日本大百科全書(ニッポニカ) 「偽竜」の意味・わかりやすい解説
偽竜
ぎりゅう
nothosaur
[学] Nothosauria
中生代三畳紀の、約2億2800万年~1億9960万年前にヨーロッパはじめ各地に栄えた海生爬虫(はちゅう)類の一つ。全長3メートル以下と小さい種類が多く、長い頸(くび)と尾をもち、四肢は水中生活のため適度に変形され、指に水かきがあったが、陸上を歩くこともできた。偽竜は分類学上は首長竜亜目とともに鰭竜(きりゅう)目を構成するが、首長竜の祖先ではなく、むしろその祖先から枝分かれしたものらしい。肩や腰の腹側の骨は構造が頑丈で、水中を漕(こ)ぐように泳ぐことができたらしい。頭骨がわりと小さく、平らで、長いあごには多数の鋭い歯が備わっており、魚を食べたらしい。

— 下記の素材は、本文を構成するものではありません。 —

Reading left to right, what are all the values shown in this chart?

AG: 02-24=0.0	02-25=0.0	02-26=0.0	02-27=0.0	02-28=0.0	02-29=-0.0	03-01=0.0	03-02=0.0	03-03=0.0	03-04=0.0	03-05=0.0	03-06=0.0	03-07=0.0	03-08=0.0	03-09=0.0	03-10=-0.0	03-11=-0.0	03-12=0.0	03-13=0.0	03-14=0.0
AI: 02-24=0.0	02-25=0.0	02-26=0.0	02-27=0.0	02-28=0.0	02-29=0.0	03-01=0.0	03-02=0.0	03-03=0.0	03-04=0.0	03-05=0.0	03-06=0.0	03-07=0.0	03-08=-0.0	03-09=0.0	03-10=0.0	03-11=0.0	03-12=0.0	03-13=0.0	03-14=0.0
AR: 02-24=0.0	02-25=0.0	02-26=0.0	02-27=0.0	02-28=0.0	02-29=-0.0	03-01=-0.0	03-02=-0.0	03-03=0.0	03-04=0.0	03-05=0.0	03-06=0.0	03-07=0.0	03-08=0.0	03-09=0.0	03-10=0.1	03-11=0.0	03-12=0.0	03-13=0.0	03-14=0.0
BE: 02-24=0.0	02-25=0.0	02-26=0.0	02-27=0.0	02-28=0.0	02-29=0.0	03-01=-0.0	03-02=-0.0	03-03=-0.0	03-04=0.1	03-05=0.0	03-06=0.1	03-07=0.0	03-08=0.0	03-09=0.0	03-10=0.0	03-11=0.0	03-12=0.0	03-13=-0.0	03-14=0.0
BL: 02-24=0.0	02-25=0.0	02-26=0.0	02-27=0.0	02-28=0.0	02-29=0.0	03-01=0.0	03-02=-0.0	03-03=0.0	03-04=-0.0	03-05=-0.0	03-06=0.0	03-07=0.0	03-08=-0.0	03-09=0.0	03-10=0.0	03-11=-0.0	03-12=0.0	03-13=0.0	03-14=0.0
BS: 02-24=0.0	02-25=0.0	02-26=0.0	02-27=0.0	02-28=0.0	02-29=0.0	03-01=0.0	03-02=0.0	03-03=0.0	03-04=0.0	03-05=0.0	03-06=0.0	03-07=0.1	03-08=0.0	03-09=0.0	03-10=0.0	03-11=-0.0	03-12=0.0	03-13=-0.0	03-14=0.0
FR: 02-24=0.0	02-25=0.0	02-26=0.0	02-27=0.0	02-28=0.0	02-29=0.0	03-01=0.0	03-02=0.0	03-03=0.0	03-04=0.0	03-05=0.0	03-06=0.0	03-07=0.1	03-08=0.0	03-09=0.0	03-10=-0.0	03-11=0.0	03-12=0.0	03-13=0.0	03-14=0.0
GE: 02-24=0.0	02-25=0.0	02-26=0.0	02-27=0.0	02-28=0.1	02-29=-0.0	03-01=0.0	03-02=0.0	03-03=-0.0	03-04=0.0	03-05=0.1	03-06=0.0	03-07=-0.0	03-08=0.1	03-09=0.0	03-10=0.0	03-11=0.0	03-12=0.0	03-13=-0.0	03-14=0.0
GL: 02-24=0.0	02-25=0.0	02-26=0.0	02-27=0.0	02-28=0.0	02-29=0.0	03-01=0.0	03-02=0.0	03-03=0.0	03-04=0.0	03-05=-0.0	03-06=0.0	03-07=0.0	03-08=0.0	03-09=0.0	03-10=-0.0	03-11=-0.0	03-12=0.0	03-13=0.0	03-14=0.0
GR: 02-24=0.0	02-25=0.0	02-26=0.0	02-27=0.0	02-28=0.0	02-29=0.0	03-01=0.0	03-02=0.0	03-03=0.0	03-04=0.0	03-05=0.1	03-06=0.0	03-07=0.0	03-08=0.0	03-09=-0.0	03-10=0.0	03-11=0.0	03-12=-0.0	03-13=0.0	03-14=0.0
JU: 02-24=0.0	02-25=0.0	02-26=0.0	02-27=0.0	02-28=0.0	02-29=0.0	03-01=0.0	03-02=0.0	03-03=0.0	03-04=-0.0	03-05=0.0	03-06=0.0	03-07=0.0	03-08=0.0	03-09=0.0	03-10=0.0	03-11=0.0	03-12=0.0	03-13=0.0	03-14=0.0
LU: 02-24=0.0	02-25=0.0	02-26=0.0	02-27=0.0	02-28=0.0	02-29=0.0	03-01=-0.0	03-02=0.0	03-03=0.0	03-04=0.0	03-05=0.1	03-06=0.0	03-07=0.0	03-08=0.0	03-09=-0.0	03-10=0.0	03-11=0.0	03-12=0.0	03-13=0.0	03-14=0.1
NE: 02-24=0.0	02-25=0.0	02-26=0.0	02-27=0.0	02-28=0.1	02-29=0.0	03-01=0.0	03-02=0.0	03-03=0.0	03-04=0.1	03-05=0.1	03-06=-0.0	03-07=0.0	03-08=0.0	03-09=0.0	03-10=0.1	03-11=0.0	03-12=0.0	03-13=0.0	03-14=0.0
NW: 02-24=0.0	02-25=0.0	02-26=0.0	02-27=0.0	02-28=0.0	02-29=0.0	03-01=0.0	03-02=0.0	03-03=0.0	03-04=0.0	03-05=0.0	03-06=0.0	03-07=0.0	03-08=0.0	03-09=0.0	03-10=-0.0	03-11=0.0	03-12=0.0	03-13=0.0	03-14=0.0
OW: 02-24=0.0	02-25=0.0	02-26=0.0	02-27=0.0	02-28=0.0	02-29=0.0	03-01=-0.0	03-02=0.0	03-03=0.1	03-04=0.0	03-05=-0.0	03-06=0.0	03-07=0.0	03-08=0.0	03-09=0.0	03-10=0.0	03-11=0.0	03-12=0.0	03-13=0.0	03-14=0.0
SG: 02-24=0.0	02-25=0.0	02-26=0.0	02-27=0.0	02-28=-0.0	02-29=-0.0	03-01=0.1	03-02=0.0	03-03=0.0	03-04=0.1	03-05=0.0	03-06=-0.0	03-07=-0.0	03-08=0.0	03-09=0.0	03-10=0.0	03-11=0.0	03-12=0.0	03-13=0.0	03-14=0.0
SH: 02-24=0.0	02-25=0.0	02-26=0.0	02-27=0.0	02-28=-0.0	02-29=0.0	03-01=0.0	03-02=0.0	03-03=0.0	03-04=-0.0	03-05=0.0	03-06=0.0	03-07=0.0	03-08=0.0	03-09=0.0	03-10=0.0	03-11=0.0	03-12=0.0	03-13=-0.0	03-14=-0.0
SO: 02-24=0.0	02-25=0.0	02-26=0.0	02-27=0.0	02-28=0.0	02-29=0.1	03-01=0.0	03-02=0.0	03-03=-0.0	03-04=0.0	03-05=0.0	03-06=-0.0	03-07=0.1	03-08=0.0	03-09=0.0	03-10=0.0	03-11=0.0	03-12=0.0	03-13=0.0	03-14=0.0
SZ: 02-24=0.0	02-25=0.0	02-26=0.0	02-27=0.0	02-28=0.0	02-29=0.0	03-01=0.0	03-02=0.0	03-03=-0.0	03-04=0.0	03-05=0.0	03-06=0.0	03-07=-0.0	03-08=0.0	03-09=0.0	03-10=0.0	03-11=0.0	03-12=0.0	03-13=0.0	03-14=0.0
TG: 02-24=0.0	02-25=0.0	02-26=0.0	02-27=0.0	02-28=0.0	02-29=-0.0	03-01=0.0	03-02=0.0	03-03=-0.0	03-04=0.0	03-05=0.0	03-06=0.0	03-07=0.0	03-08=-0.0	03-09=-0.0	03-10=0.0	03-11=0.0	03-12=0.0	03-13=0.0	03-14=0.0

1939年(昭和14)に宮城県本吉(もとよし)郡柳津(やないづ)町(現、登米(とめ)市)より発見されたイナイリュウ(和名、稲井竜)は、頭骨が不明であったが、体の大部分は保存されており、偽竜の仲間メタノトサウルス・ニッポニクスMetanothosaurus nipponicusとして記載された。全長約1.3メートルと推定されている。